Roger Pearson reports an Appeal Court ruling that a Greek shipping tycoon can be called to account for a £2.5m legal bill.
The Appeal Court has ruled that a Greek shipping tycoon can be held personally liable for a £2.5m legal bill, even though he was not a named party in a claim against his company.
Prudential Assurance has been given the go-ahead by the Court of Appeal to continue court action in a bid to recover the court costs from a Greek resident who was the principal owner of a Panamanian company with which Prudential was in dispute in respect of a ship which was destroyed by fire.
The case concerned a claim by the owner of the MV Ikarian Reefer for compensation from her hull and machinery underwriters, of which Prudential was the lead underwriter.
The claim followed the total destruction of the ship by grounding and fire in 1985. Prudential, however, argued that the vessel had been deliberately cast away by her owner.
In the High Court Mr Justice Cresswell found in favour of the claimant.
But in December 1994, following a 30-day hearing, the Court of Appeal ruled that the vessel had been deliberately run aground and then set on fire on the authority of her owner. Prudential was awarded its costs – estimated at some £2.5m – in respect of both the Appeal Court and High Court actions.
This July, in a bid to recover the amount, Prudential won a High Court order that Constantine Comninos, the principal owner of the Panama company, should personally pay its costs.

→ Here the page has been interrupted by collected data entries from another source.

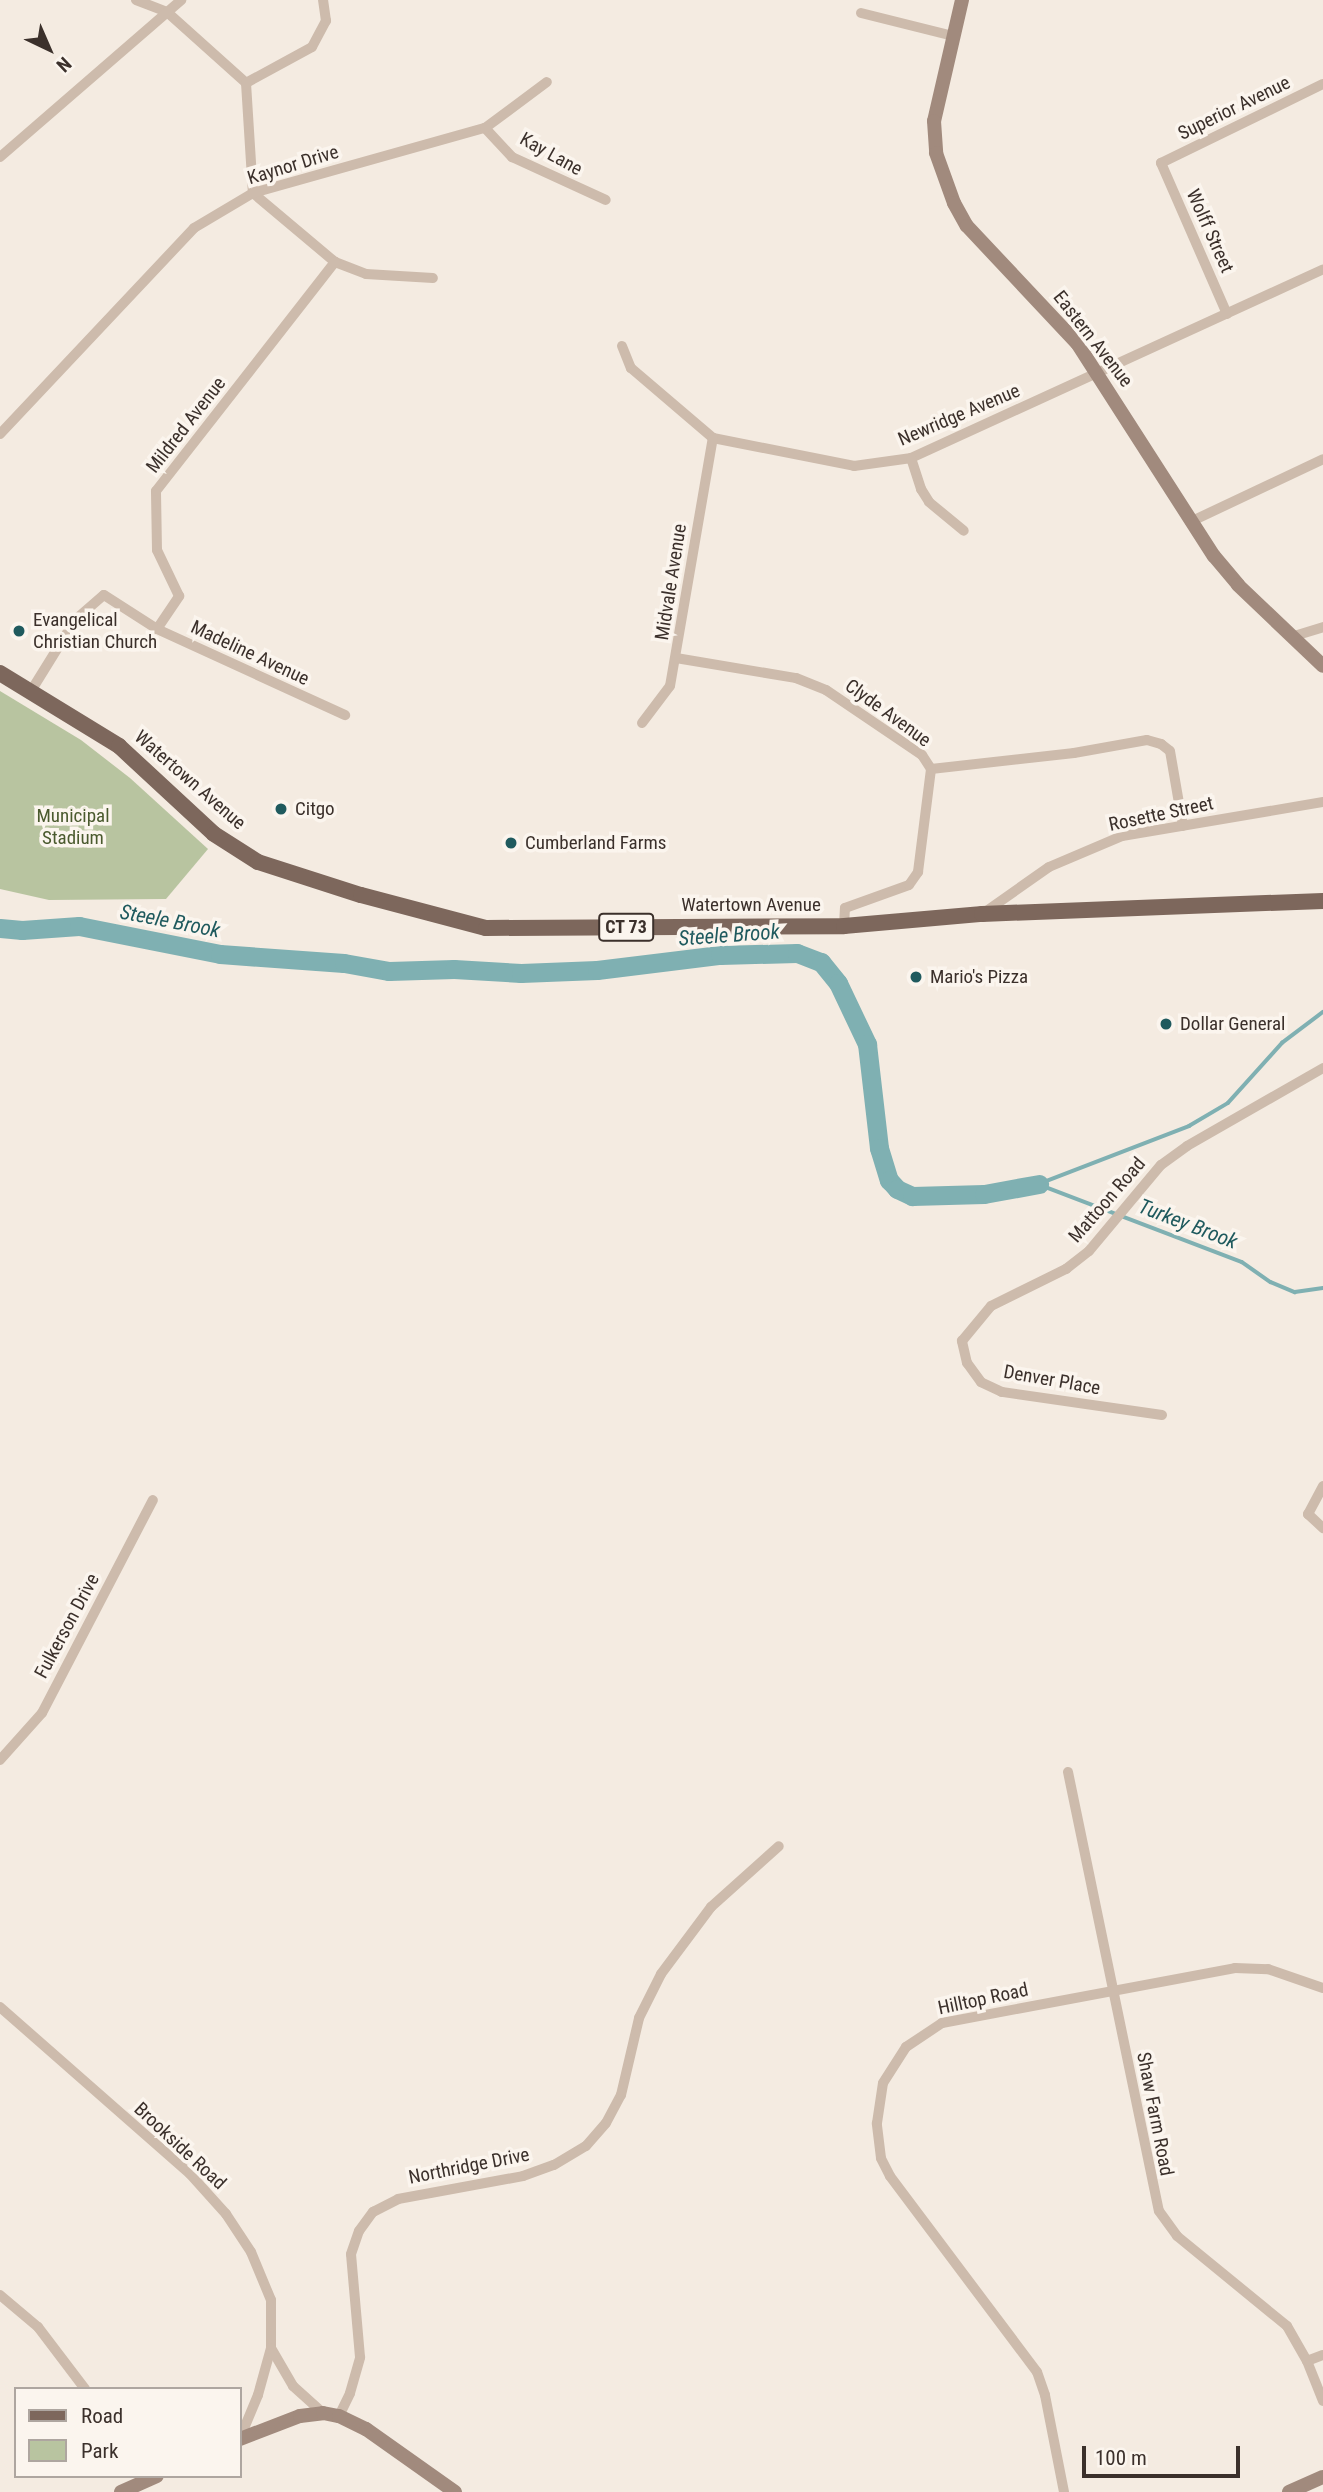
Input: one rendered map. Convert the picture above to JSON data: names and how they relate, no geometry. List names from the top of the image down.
{
  "streets": {
    "main road": ["Watertown Avenue", "CT 73"],
    "street": [
      "Superior Avenue",
      "Kay Lane",
      "Kaynor Drive",
      "Wolff Street",
      "Eastern Avenue",
      "Newridge Avenue",
      "Mildred Avenue",
      "Midvale Avenue",
      "Madeline Avenue",
      "Clyde Avenue",
      "Rosette Street",
      "Mattoon Road",
      "Denver Place",
      "Fulkerson Drive",
      "Hilltop Road",
      "Shaw Farm Road",
      "Brookside Road",
      "Northridge Drive"
    ]
  },
  "crossings": [
    ["Superior Avenue", "Wolff Street"],
    ["Kay Lane", "Kaynor Drive"],
    ["Wolff Street", "Newridge Avenue"],
    ["Eastern Avenue", "Newridge Avenue"],
    ["Newridge Avenue", "Midvale Avenue"],
    ["Mildred Avenue", "Madeline Avenue"],
    ["Midvale Avenue", "Clyde Avenue"],
    ["Madeline Avenue", "Watertown Avenue"],
    ["Clyde Avenue", "Rosette Street"],
    ["Watertown Avenue", "Rosette Street"],
    ["Mattoon Road", "Denver Place"],
    ["Hilltop Road", "Shaw Farm Road"]
  ],
  "water": ["Steele Brook", "Turkey Brook"],
  "parks": ["Municipal Stadium"],
  "places": [
    "Evangelical Christian Church",
    "Citgo",
    "Cumberland Farms",
    "Mario's Pizza",
    "Dollar General"
  ],
  "legend": ["Road", "Park"],
  "scale_bar": "100 m",
  "north": "bottom right"
}
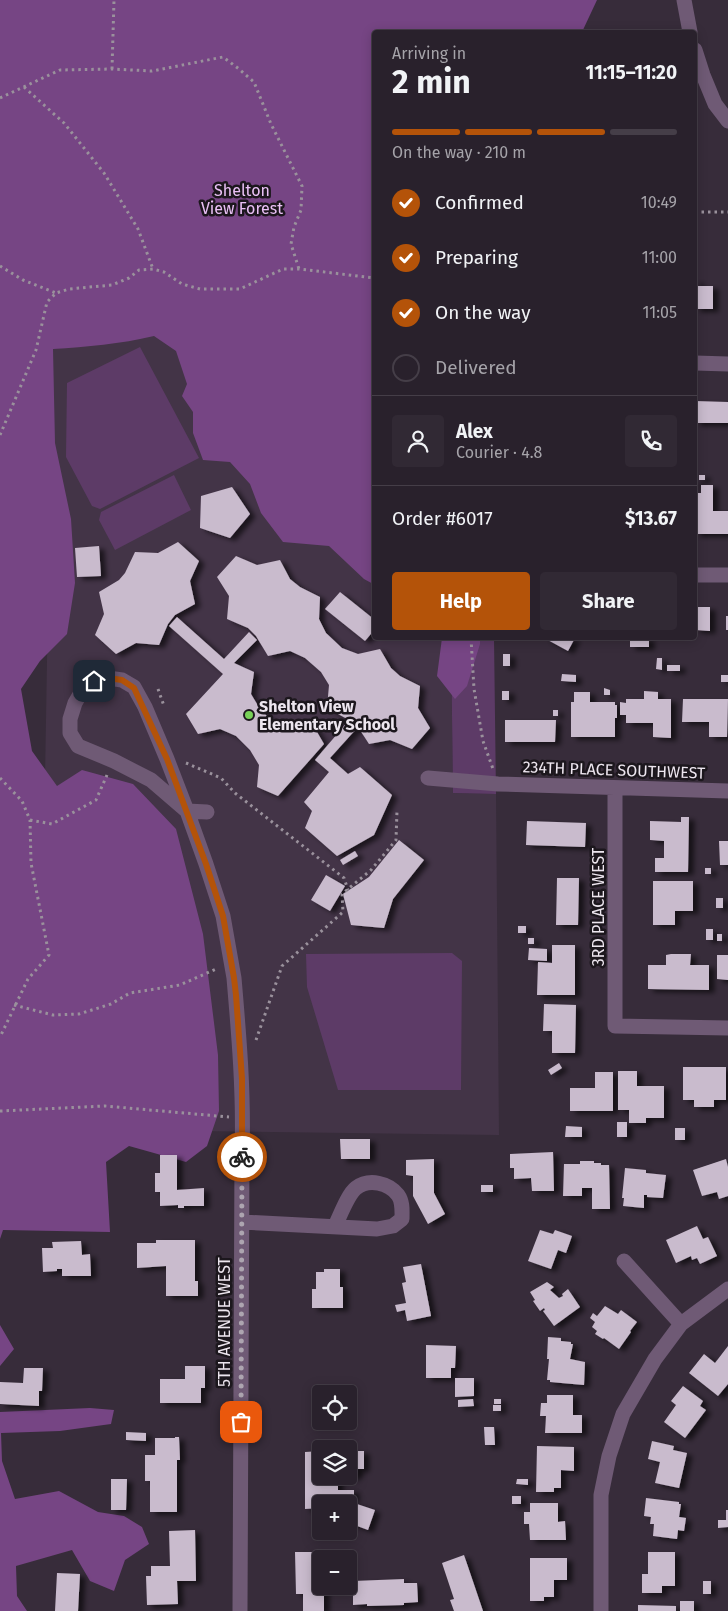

However, the order was challenged by Comninos on the grounds that the English court had no jurisdiction nor could it assume jurisdiction over him.
But the Appeal Court ruled that the English court did have jurisdiction over a party which was not domiciled in England and Wales and is entitled to rule on whether that party has had sufficient connection with proceedings in the English court that he should pay the costs, even though he was not actually named as a party.
Lords Justices Simon Brown, Waller and Tuckey ruled that if the connection alleged was that the non-party was in fact the alter ego of a party being sued, the English court had jurisdiction to decide the question and to decide whether the non-party had in effect submitted to the English jurisdiction.
Waterson Hicks acted for the appellant and Ince & Co for Prudential.